ケミカルリサイクルは、使用済みのPET樹脂を分子レベルで分解し、不純物を取り除くことで、石油から製造されるものと同等の品質を持つ再生PET樹脂を作る手法です。この新しい技術により、リサイクルの幅が広がり、プラスチックの資源循環が促進されることを期待されています。
共同での資源循環を推進
今回の取り組みは、使用済み飲料用PETボトルに加え、工業用フィルムや化粧品ボトル、自動販売機用商品サンプルも原料として再利用されます。具体的には、TDKと村田製作所が製造過程で発生したPETフィルムの端材を提供し、花王が回収した化粧品ボトルも利用されます。また、キリンビバレッジは自動販売機の商品の入れ替え時に出るサンプルを供給します。
各社の取り組みと展望
ペットリファインテクノロジーは、これらの原料を使用してケミカルリサイクルを実施し、再生PET樹脂が各社に供給されます。
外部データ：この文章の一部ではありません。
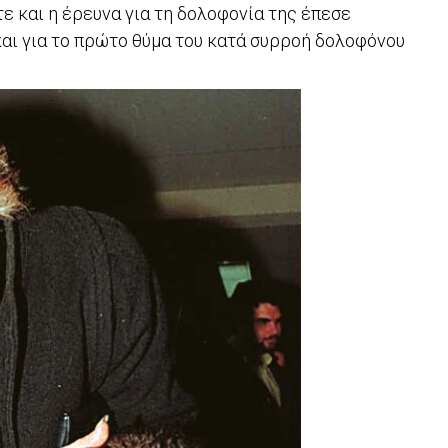
τε και η έρευνα για τη δολοφονία της έπεσε
 και για το πρώτο θύμα του κατά συρροή δολοφόνου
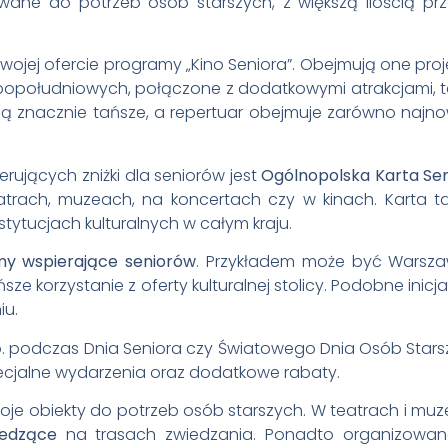
wane do potrzeb osób starszych, z większą ilością prz
w swojej ofercie programy „Kino Seniora”. Obejmują one proj
opołudniowych, połączone z dodatkowymi atrakcjami, t
ty są znacznie tańsze, a repertuar obejmuje zarówno najn
ujących zniżki dla seniorów jest
Ogólnopolska Karta Se
atrach, muzeach, na koncertach czy w kinach. Karta ta
tytucjach kulturalnych w całym kraju.
y wspierające seniorów
. Przykładem może być Warsz
sze korzystanie z oferty kulturalnej stolicy. Podobne inicj
iu.
p. podczas Dnia Seniora czy Światowego Dnia Osób Stars
pecjalne wydarzenia oraz dodatkowe rabaty.
swoje obiekty do potrzeb osób starszych. W teatrach i mu
iedzące
na trasach zwiedzania. Ponadto organizowa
供給された樹脂は、製造品質の評価を経て、飲料用や化粧品用ボトルへの採用が検討されます。
具体的な採用の動きとしては、キリンビバレッジが4月から飲料用PETボトルに一部採用し、花王も5月から化粧品ボトルに使用を始める予定です。アサヒ飲料も10月以降の導入を目指しており、ファンケルも今後の参加に向けた検討を進めています。
安全性評価の重要性
各社は、PET材料のリサイクルに関してこれまでも取り組んできましたが、今回のプロジェクトではJEPLANが持つCR技術に、キリンのパッケージの安全性評価に関する知見を取り入れることで、安全性を確保しつつリサイクルを推進しています。これにより、今後も持続可能な製品の開発が可能になると考えられています。
環境保護への取り組み
このように、業界を横断した取り組みを通じて、使用済みプラスチックの再利用と温室効果ガス(GHG)の削減を目指すファンケルと各社の努力は、環境保護に向けた重要な一歩です。今後もさらなる改善と革新が期待されます。地域の皆さんもこの流れに参加し、プラスチックリサイクルへの理解を深めていただければと思います。